DCSIMG

£800k bill to adapt hospitals for obese Scots

Britains obesity problem is forcing the NHS to spend more. Picture: PA

Britains obesity problem is forcing the NHS to spend more. Picture: PA

  • by KEVAN CHRISTIE
 

HOSPITALS in Scotland have been forced to widen doors and adapt mortuaries in an effort to cope with the obesity crisis.

Some have bought chilled body bags so they can keep the bodies of overweight people on specially designed beds able to cope with their size instead of putting them in the mortuary.

Figures reveal NHS Scotland has spent at least £800,000 adapting its facilities for obese people in the past three years. However, the true cost is likely to be far higher as some health boards do not keep a track of obesity-related costs.

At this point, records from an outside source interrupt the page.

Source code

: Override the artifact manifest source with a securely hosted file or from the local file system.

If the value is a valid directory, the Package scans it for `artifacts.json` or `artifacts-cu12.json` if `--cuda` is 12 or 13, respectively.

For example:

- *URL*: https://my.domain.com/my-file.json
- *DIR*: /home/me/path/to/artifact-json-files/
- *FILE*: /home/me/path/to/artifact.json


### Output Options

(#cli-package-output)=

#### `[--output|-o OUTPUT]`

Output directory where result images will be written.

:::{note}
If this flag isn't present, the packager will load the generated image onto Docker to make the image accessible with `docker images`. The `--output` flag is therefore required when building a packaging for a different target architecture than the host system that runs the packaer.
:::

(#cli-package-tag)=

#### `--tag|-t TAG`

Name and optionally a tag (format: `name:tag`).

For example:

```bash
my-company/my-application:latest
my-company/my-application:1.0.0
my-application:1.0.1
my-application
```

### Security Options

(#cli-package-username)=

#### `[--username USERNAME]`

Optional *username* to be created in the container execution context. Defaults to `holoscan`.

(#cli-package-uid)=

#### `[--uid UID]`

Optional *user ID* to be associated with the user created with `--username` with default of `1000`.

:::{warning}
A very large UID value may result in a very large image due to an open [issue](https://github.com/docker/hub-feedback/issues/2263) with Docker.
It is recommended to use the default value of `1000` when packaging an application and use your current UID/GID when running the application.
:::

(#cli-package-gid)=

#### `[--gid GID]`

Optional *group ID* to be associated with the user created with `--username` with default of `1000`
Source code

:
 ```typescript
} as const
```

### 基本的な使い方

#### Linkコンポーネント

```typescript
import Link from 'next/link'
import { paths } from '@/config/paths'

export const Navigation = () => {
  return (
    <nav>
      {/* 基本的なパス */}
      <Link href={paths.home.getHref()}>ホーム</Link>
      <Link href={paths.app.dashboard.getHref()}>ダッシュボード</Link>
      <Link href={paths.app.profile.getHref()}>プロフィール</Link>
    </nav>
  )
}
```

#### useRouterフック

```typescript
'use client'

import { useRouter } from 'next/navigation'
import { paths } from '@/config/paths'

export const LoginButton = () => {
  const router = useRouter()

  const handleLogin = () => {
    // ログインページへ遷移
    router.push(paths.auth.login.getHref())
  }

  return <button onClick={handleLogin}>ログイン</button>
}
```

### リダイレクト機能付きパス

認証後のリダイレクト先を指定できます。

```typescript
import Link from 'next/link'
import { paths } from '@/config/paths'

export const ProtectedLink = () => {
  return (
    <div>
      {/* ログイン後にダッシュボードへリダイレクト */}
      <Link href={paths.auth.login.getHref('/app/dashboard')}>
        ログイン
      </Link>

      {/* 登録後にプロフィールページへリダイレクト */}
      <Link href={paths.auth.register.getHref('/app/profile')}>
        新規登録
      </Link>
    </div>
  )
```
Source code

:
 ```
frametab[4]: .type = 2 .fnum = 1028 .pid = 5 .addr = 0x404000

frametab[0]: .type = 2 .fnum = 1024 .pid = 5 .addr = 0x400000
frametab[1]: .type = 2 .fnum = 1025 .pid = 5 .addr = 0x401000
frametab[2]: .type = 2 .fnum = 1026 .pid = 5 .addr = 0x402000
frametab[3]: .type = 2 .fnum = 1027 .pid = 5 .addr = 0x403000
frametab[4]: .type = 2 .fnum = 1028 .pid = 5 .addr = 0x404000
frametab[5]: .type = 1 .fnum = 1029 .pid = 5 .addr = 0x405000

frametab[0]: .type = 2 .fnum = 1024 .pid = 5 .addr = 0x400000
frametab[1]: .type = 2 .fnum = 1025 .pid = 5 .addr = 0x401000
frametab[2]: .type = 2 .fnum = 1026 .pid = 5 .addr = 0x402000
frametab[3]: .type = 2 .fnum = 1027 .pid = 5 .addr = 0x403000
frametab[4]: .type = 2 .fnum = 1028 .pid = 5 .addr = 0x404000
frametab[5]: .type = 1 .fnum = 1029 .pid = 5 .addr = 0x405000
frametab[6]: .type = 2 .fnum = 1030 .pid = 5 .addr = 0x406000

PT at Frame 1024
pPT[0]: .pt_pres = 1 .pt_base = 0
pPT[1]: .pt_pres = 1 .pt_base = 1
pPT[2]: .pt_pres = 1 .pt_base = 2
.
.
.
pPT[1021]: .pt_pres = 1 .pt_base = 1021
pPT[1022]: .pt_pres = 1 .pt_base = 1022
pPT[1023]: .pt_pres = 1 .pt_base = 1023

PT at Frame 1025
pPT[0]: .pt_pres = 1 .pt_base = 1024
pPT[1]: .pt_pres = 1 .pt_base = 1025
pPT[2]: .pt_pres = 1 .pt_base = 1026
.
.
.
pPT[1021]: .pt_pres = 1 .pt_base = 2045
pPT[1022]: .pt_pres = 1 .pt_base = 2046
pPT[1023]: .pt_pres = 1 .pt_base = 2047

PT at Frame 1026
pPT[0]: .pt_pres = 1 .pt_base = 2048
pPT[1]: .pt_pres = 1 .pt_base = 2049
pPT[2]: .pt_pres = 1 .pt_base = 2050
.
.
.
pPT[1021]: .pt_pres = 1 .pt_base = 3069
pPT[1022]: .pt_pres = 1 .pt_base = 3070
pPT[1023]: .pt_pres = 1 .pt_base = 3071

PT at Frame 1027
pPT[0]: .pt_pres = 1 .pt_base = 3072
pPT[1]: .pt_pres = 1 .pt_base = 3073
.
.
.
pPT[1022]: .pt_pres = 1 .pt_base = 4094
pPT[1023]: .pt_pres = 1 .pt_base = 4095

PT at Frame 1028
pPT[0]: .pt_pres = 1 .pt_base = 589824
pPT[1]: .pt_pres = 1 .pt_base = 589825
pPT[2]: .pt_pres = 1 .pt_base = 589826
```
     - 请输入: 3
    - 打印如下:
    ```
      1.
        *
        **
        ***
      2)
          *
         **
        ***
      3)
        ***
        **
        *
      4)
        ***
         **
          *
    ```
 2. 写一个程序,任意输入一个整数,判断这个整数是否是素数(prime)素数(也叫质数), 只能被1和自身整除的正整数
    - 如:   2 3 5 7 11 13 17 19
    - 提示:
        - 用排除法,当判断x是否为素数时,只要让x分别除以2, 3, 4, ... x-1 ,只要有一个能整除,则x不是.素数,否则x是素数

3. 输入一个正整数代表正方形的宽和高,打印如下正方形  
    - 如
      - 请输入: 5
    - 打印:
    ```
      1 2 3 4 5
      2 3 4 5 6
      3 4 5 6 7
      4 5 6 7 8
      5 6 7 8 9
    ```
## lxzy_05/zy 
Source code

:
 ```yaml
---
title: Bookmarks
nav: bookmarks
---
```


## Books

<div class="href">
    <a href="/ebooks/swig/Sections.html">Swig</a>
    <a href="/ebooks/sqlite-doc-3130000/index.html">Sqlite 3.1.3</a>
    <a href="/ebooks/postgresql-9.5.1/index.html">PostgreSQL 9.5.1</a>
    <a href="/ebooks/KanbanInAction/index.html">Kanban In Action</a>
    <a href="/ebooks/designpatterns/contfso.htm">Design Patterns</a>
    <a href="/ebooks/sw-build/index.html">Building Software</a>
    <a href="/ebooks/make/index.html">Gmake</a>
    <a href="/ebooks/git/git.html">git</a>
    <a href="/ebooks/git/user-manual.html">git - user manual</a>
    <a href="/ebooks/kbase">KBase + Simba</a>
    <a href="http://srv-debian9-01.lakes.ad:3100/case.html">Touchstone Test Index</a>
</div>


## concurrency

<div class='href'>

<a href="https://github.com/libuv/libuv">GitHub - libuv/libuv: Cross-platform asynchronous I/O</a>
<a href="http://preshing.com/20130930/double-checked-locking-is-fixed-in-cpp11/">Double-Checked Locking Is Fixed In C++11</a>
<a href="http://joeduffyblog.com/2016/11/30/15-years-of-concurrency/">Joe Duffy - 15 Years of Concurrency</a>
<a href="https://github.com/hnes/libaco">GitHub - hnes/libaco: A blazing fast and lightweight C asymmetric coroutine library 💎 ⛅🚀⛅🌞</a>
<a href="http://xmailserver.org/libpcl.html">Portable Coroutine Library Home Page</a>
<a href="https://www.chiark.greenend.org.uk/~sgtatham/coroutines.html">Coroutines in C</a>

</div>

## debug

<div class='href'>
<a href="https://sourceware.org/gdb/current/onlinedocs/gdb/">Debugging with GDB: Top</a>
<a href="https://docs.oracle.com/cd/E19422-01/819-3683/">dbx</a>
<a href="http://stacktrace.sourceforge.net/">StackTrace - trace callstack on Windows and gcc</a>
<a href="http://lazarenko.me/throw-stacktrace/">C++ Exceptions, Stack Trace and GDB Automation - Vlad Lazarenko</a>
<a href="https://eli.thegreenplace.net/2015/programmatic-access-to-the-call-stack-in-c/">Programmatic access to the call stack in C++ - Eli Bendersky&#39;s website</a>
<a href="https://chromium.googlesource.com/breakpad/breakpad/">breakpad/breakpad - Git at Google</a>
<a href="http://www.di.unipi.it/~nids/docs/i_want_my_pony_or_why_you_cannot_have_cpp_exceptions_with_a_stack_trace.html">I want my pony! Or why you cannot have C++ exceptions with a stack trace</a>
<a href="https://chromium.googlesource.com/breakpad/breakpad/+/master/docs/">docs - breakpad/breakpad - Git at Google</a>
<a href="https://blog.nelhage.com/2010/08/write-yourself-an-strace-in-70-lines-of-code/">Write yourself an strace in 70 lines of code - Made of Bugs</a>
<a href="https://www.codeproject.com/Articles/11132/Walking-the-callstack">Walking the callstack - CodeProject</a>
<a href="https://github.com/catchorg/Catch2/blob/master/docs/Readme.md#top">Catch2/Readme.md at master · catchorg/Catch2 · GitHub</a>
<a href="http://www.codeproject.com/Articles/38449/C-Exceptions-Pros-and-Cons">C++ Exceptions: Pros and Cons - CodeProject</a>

Tam Fry, of the National Obesity Forum, said: “Sadly it’s a necessary evil as so many people are now extremely overweight.

“The only advantage is that it can be seen as an investment as we will need these facilities for years to come because people in Britain are getting fatter and fatter.

“It’s an appalling situation but it’s one we’ve brought on ourselves.” Around a quarter of Britain’s population is now obese, putting a huge strain on health services, while graveyards are reported to be widening plots to fit oversized coffins. Hospitals are also being forced to buy specialist stretchers, couches, cushions, wheelchairs, body bags, scales, operating tables and walking frames.

In NHS Ayrshire and Arran, officials spent £146,766 in three years on equipment and alterations to buildings to accommodate fat people. This included more than £20,000 upgrading the mortuary at Arran War Memorial Hospital, including changes so it can store the bodies of up to eight obese patients. Thousands of pounds were also spent widening doors at Crosshouse Hospital and £3,500 for a room for obese patients at Biggart Hospital.

NHS Grampian spent £242,373, with more than £165,000 on stretchers for people weighing up to 50 stone. The board also bought an £11,220 mobile mortuary cooling system which allows the bodies of obese patients to be kept cold on a bed or trolley if they are too large to move safely.

The difficulty in storing larger corpses has already caused problems for many hospitals. NHS Greater Glasgow and Clyde has spent more than £49,000 on facilities for fat people, including a trolley costing £18,500.

Other costs in Scotland included more than £162,000 spent by NHS Tayside, £14,000 by Borders, £20,000 by Forth Valley, £60,764 by Dumfries and Galloway and £42,000 by NHS Fife, including £26,394 on a dental chair for obese patients.